*** Begin section ***
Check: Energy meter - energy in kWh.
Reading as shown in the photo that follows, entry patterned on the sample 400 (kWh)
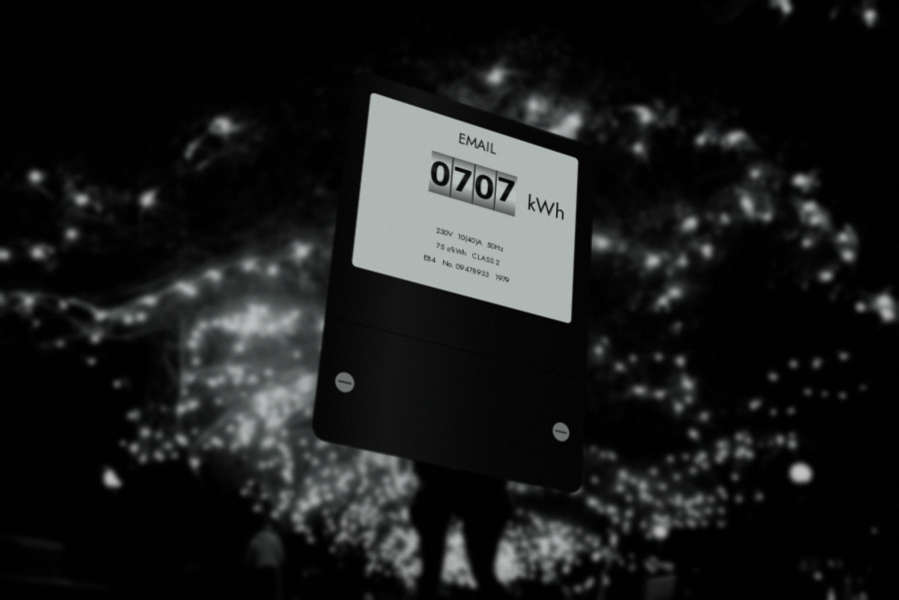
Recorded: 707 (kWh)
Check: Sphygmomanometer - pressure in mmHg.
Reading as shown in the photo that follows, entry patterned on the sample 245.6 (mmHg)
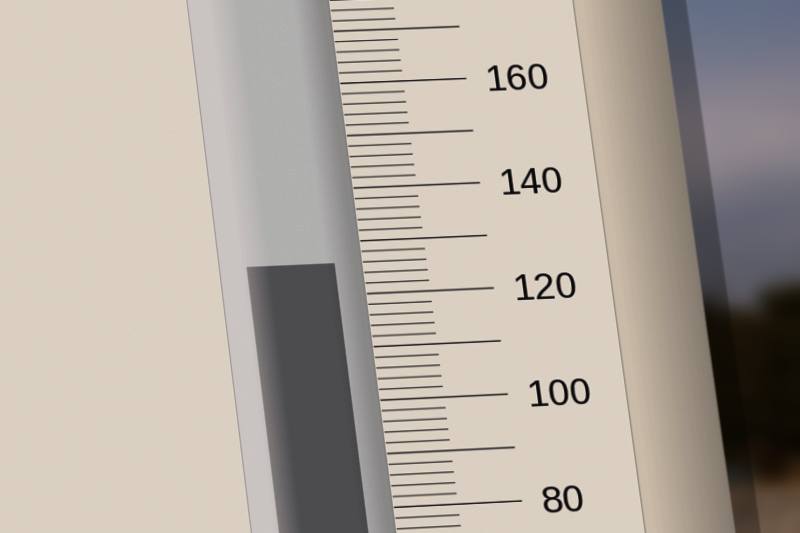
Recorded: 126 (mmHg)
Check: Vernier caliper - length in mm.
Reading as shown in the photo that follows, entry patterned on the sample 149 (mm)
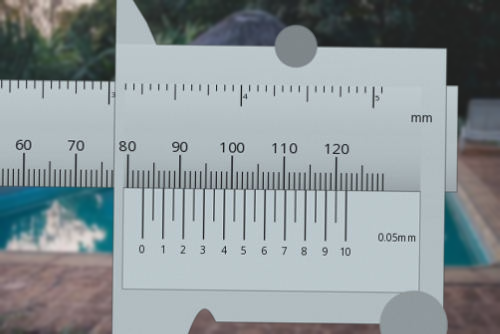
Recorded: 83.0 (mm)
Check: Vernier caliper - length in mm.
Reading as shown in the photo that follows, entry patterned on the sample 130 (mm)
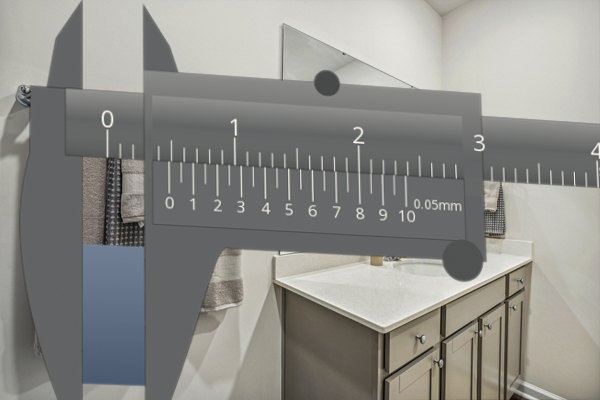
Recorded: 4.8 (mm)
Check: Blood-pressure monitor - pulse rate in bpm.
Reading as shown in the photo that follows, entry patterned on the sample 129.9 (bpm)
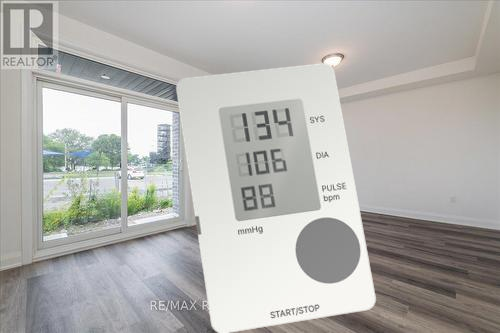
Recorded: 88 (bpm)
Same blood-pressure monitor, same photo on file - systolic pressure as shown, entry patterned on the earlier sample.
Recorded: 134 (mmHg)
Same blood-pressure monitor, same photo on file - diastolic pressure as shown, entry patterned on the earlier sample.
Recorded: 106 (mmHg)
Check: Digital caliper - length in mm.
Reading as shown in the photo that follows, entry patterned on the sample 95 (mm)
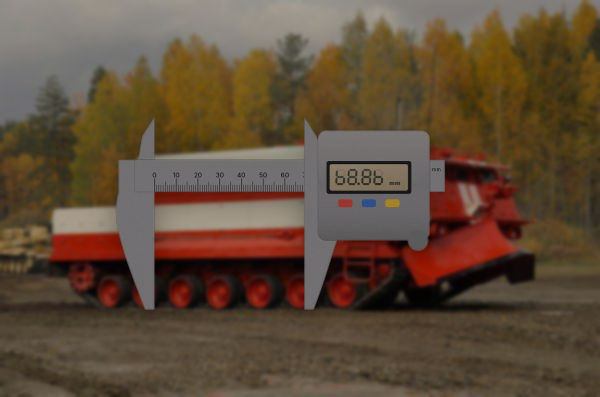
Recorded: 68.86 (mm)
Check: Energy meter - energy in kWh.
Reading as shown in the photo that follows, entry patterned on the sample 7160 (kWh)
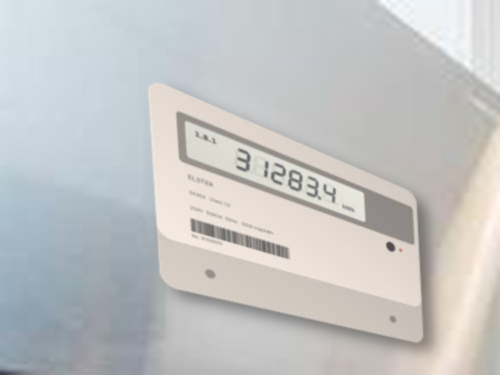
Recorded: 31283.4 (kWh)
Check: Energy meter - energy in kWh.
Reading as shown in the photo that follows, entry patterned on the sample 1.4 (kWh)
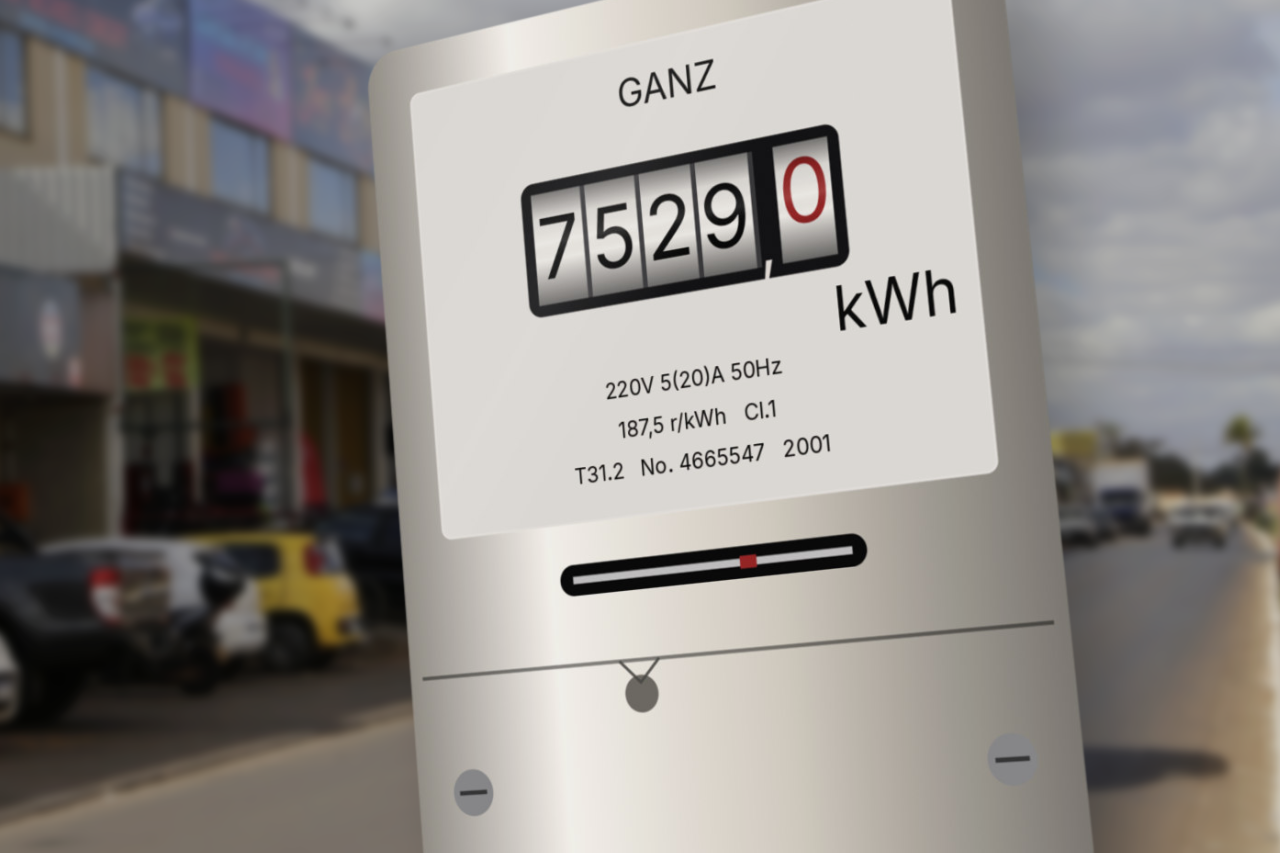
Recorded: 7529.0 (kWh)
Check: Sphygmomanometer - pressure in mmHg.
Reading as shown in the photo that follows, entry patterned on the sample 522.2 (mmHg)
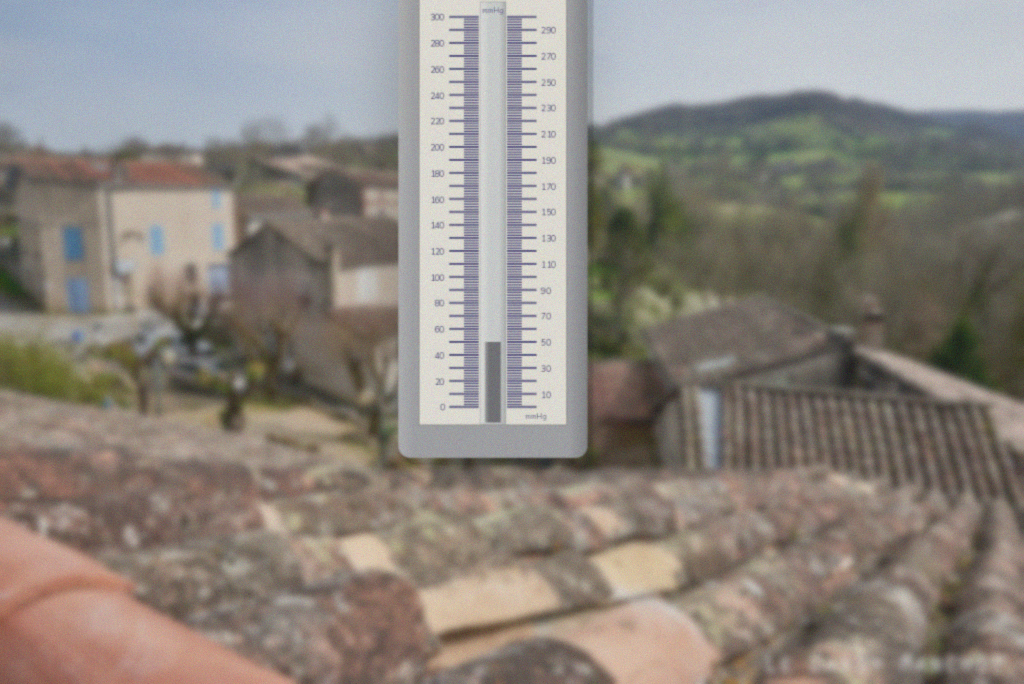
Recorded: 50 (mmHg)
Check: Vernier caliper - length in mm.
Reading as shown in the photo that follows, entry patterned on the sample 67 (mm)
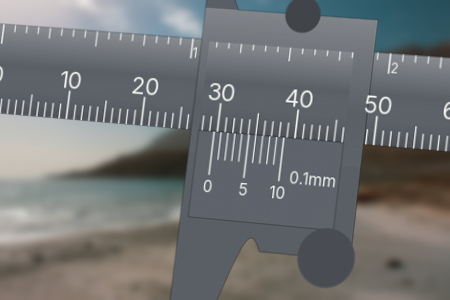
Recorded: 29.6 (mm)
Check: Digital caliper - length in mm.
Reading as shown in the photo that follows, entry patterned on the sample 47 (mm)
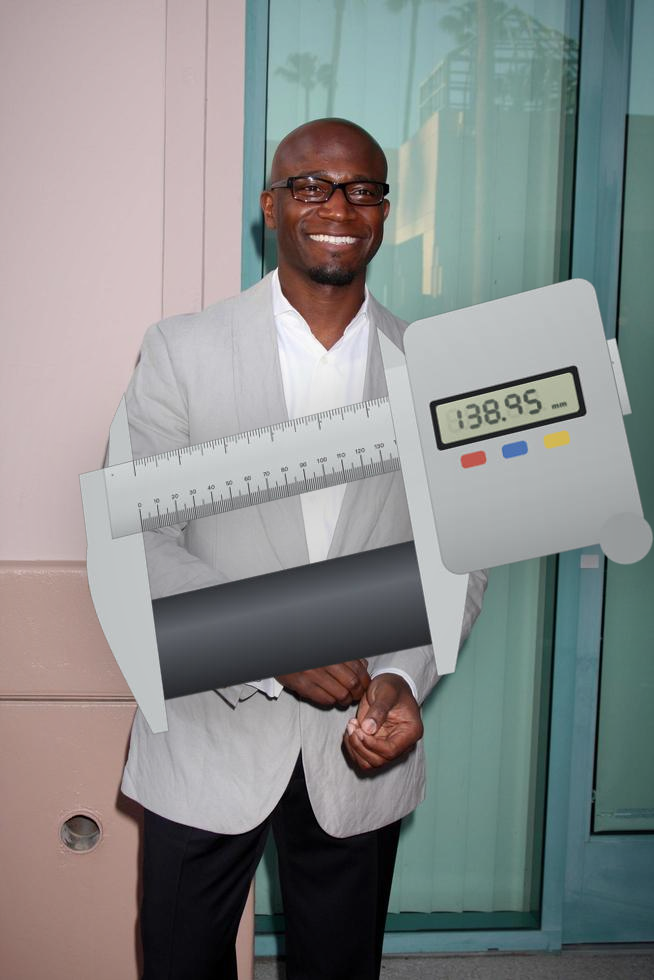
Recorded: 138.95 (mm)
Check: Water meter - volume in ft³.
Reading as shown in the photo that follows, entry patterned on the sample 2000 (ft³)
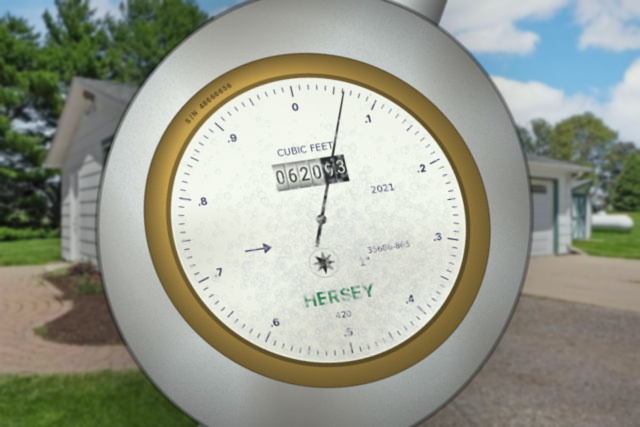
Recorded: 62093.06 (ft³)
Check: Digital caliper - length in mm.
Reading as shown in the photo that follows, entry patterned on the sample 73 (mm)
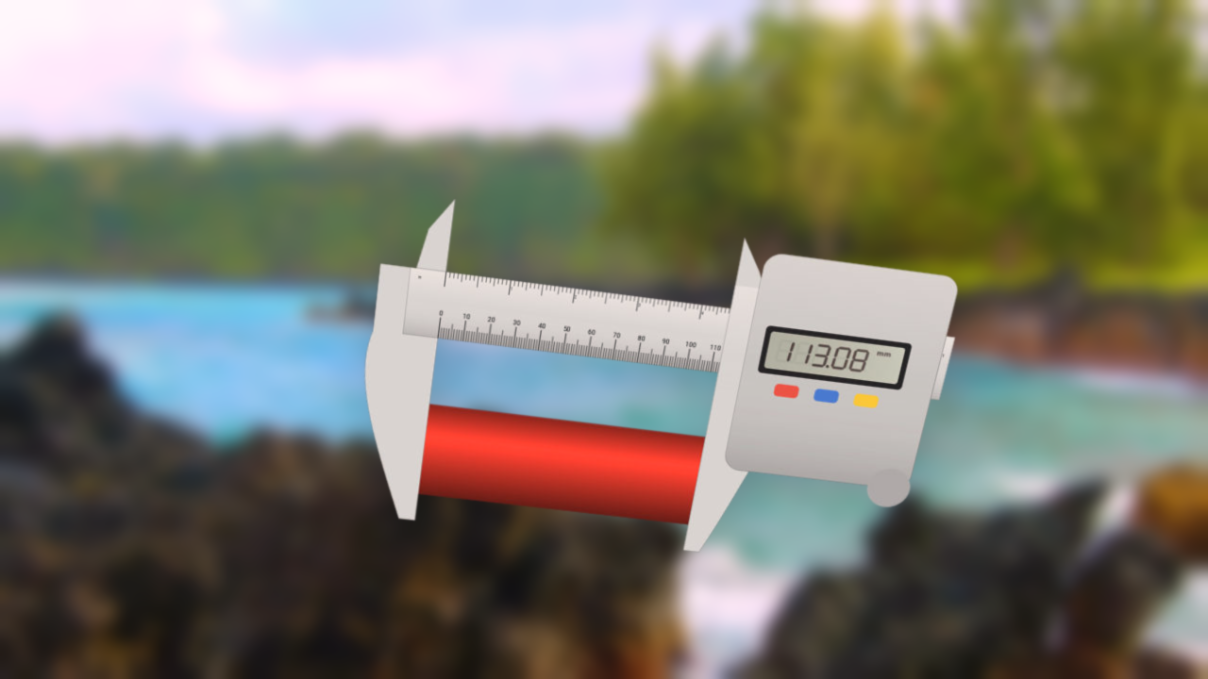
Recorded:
*** End section ***
EXERCISE: Arrange every line of the items above as a Markdown table with the columns Row and Line, numbering each row and omitting blank lines. Leave the pictures out of the answer.

TASK RESULT:
| Row | Line |
|---|---|
| 1 | Check: Energy meter - energy in kWh. |
| 2 | Reading as shown in the photo that follows, entry patterned on the sample 400 (kWh) |
| 3 | Recorded: 707 (kWh) |
| 4 | Check: Sphygmomanometer - pressure in mmHg. |
| 5 | Reading as shown in the photo that follows, entry patterned on the sample 245.6 (mmHg) |
| 6 | Recorded: 126 (mmHg) |
| 7 | Check: Vernier caliper - length in mm. |
| 8 | Reading as shown in the photo that follows, entry patterned on the sample 149 (mm) |
| 9 | Recorded: 83.0 (mm) |
| 10 | Check: Vernier caliper - length in mm. |
| 11 | Reading as shown in the photo that follows, entry patterned on the sample 130 (mm) |
| 12 | Recorded: 4.8 (mm) |
| 13 | Check: Blood-pressure monitor - pulse rate in bpm. |
| 14 | Reading as shown in the photo that follows, entry patterned on the sample 129.9 (bpm) |
| 15 | Recorded: 88 (bpm) |
| 16 | Same blood-pressure monitor, same photo on file - systolic pressure as shown, entry patterned on the earlier sample. |
| 17 | Recorded: 134 (mmHg) |
| 18 | Same blood-pressure monitor, same photo on file - diastolic pressure as shown, entry patterned on the earlier sample. |
| 19 | Recorded: 106 (mmHg) |
| 20 | Check: Digital caliper - length in mm. |
| 21 | Reading as shown in the photo that follows, entry patterned on the sample 95 (mm) |
| 22 | Recorded: 68.86 (mm) |
| 23 | Check: Energy meter - energy in kWh. |
| 24 | Reading as shown in the photo that follows, entry patterned on the sample 7160 (kWh) |
| 25 | Recorded: 31283.4 (kWh) |
| 26 | Check: Energy meter - energy in kWh. |
| 27 | Reading as shown in the photo that follows, entry patterned on the sample 1.4 (kWh) |
| 28 | Recorded: 7529.0 (kWh) |
| 29 | Check: Sphygmomanometer - pressure in mmHg. |
| 30 | Reading as shown in the photo that follows, entry patterned on the sample 522.2 (mmHg) |
| 31 | Recorded: 50 (mmHg) |
| 32 | Check: Vernier caliper - length in mm. |
| 33 | Reading as shown in the photo that follows, entry patterned on the sample 67 (mm) |
| 34 | Recorded: 29.6 (mm) |
| 35 | Check: Digital caliper - length in mm. |
| 36 | Reading as shown in the photo that follows, entry patterned on the sample 47 (mm) |
| 37 | Recorded: 138.95 (mm) |
| 38 | Check: Water meter - volume in ft³. |
| 39 | Reading as shown in the photo that follows, entry patterned on the sample 2000 (ft³) |
| 40 | Recorded: 62093.06 (ft³) |
| 41 | Check: Digital caliper - length in mm. |
| 42 | Reading as shown in the photo that follows, entry patterned on the sample 73 (mm) |
| 43 | Recorded: |